Contracting a Case of Faefever

TitleFaefever
AuthorKaren Marie Moning
SeriesFever #3
Release DateSeptember 16, 2008
GenreParanormal Romance
Rating⭐⭐⭐⭐☆
Heat Level🌶️🌶️🌶️
GoodreadsView on Goodreads

Can I just begin by saying that I never expected the turn this book would take? Faefever, the third book in the “Fever” series, has left me not knowing whether I should be excited or cautious to read the next book in the series… note that Karen Marie Moning does not pull any punches in this book! I didn’t think it was going to be possible to up the ante on the second book. I should have known better.

The story grows more sordid as the plans of the forces of evil begin to knot together to form a dark tapestry over the city of Dublin.  The future bodes ill for our heroine Mac (a sidhe-seer, someone who can see and sense the otherworldly beings known as the Fae).

One thing that intrigued me from the beginning was the relationship—strained and untenable—between Mac and Jericho Barrons(her mysterious employer). By the end of this book, I am really not sure I understand why he continues to help her, and I am even more mystified why it seems that everyone is obsessed with getting in her pants. Not that I am not left cringing and worrying about Mac by the end of the book, because at this point, I am thinking the end must be near, right? I don’t know, and I hate not knowing.

OG cover\(〇_o)/

What I do know is that somehow, when Mac is under a dark influence, she is ever more attracted to Jericho. Mac continues to persist in forming some sort of bond with Jericho in the hopes that it will mean she will know more about him. But the harder she tries, the harder he pushes her away.

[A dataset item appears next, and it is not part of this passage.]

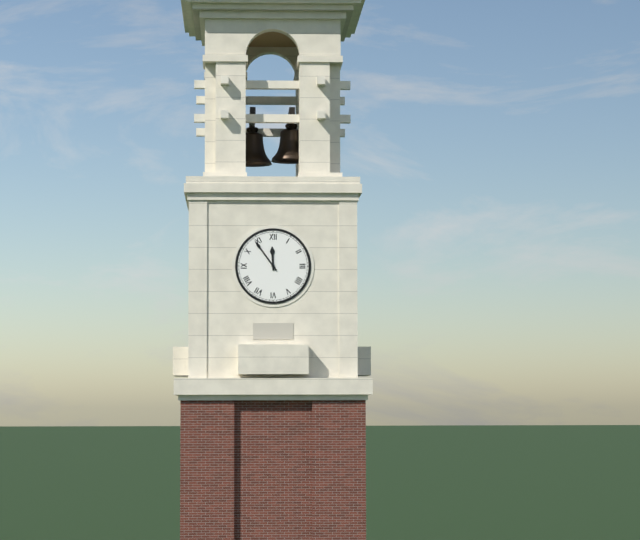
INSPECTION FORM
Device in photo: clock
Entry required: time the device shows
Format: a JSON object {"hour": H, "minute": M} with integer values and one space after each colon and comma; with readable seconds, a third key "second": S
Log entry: {"hour": 11, "minute": 54}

I was really hopeful at the end of the second book that they had reached a sort of breaking point, and things were going to begin to make sense. He helps her in her effort to improve her skills and be better at defending herself, and it seems that it draws them closer. Just when I think they have reached the threshold to take it to the next level, he literally shoves her against a wall, or pins her down and gets angry with her.

It seems that Jericho is committed to keeping Mac at an arm’s length.  Perhaps he is attempting to protect her by pushing her away so as to prevent what his nature desires? There is evidence that had she been a different person, and not a great OOP (objects of power—Fae relics) detector, they would have already done the deed. What I also know is that somehow, V’lane, the death-by-sex Fae, is interested in pleasing her and winning her trust.

We get to know more about additional characters and more background info on the murderer responsible for her sister’s death.  Sex in the Fevered world is a source of power and control; it somehow bonds Fae and Humans, but with way too many side effects and with a lot of consequences, none of them good.

I will say that I am somewhat disappointed at where the book left off in the story as the turn of events, though possibly inevitable, were of the sort I was hoping her association with Barrons and or V’lane would be able to prevent for Mac indefinitely. Nothing is as unpleasant as the knowledge that she was overwhelmed by the Fae presence of the Unseelie (evil Fae) variety and being turned into the thing she was most repulsed by. I will be interested to see how Moning takes this and spins it into the next book in the series.